The system combines holographic display and gesture recognition techniques, thereby facilitating real-time contactless interaction with 3D virtual objects. The incorporation of a magnification system effectively addresses the constraints imposed by the limited light field range of the SLM. The computer directs a harmonious coordination between the hand-tracking sensor and the SLM, providing an intuitive user experience. These collective features contribute to the system’s capability and expandability.

2.2 Gesture recognition module

3D hand gesture recognition has attracted increasing research attention in the field of HCI. This recognition can be achieved through vision-based or sensor-based approaches [62]. Techniques to obtain 3D spatial–temporal data generally involve stereo cameras, motion capture systems, and depth sensors [63, 64]. Stereo cameras are based on human binocular vision. Motion capture systems use wearable markers or motion tracking techniques for position estimation. Depth sensors include time-of-flight (ToF) cameras and structured light cameras. Popular depth sensors are ToF camera, Intel RealSense [65], Kinect [66] and Leap Motion [67]. Unlike sensors that capture full-body depth, Leap Motion, which we choose in this work, focuses on hand tracking. It has an accuracy of 0.01 mm in detecting hands and fingers. Its tracking area is an inverted quadrilateral, with a horizontal view of 140°, a vertical view of 120°, and a depth ranging from 10 to 80 cm, as shown in Fig. 2a. This device comprises two grayscale infrared cameras, four infrared LEDs, and a top filter layer that allows infrared light to pass through only.

The gesture recognition process involves data acquisition, pre-processing, segmentation, feature extraction, and classification. When a hand enters the detecting area, it is automatically tracked, and a series of data frames are acquired. The raw data is subsequently pre-processed by a built-in software. Figure 2b illustrates the hand structure measured by Leap Motion, which includes information about the fingers, gestures, position, velocity, direction, and rotation. The joints of the thumb, index, middle, ring, pinky, and wrist are recognized, along with the distal, intermediate, proximal, and metacarpal bones of each finger. Additionally, Leap Motion can capture high-speed movements at 200 frames per second.

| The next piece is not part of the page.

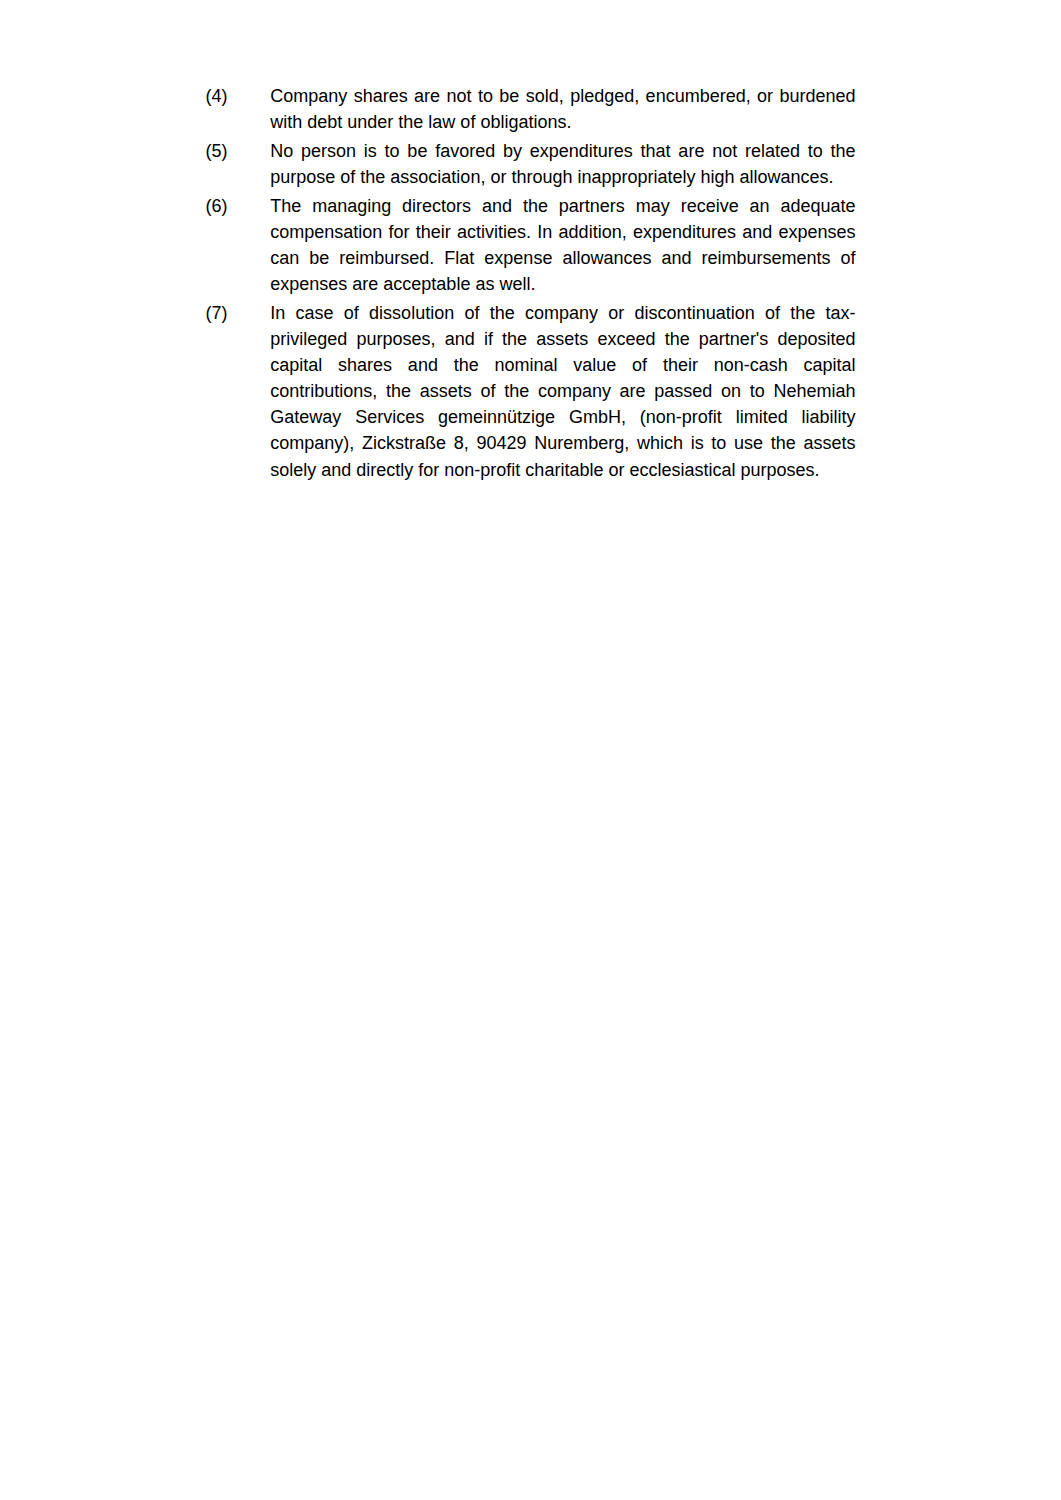(4) Company shares are not to be sold, pledged, encumbered, or burdened with debt under the law of obligations.
(5) No person is to be favored by expenditures that are not related to the purpose of the association, or through inappropriately high allowances.
(6) The managing directors and the partners may receive an adequate compensation for their activities. In addition, expenditures and expenses can be reimbursed. Flat expense allowances and reimbursements of expenses are acceptable as well.
(7) In case of dissolution of the company or discontinuation of the tax-privileged purposes, and if the assets exceed the partner's deposited capital shares and the nominal value of their non-cash capital contributions, the assets of the company are passed on to Nehemiah Gateway Services gemeinnützige GmbH, (non-profit limited liability company), Zickstraße 8, 90429 Nuremberg, which is to use the assets solely and directly for non-profit charitable or ecclesiastical purposes.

In this work, we consider a keyboard interaction scenario, where the positions of the fingertips serve as the input. Figure 2c illustrates the criteria for pressing the button “Delete”. The coordinate origin is defined as the center point on top of the Leap Motion. The positions of the five fingertips are denoted as $(x_{n} ,y_{n} ,z_{n} ),n = 1,2,3,4,5$. The foremost fingertip, determined by the minimum position along the z-axis, is considered as the button press candidate:

$$z_{k} = \min \left\{ {z_{n} |n = 1,2,3,4,5} \right\}.$$

(1)

The activation of the button “Delete” occurs when the fingertip enters a pre-defined cubic area, where the following conditions are satisfied:

$$|z_{k} - z_{(0)} | < d,z_{(0)} = 0,$$

(2)

$$|x_{k} - x_{(0)} | < l/2,$$

(3)

$$|y_{k} - y_{(0)} | < w/2,$$

(4)

where $(x_{(0)} ,y_{(0)} ,z_{(0)} )$ denotes the center position of the “Delete” button, l and w denote the length and width of the “Delete” button, respectively. d is the depth threshold value along the z-axis. The interaction criteria for other buttons are similar to the button “Delete”.

2.3 Holographic display

In a contactless interaction system, it is desirable to create 3D scenes for decent user perceptual experiences. Holographic display can provide various depth cues, leading to a realistic sensation. With the progress of CGH algorithms, high-speed and high-quality holographic display is achieved. In this work, the 3D display module is based on CGH. Dynamic holographic display can be achieved by utilizing programmable wavefront modulation devices, such as SLMs and digital micromirror devices (DMDs). In our prototype system, a phase-only liquid–crystal SLM (LC-SLM) is used for its high efficiency compared with amplitude-based devices.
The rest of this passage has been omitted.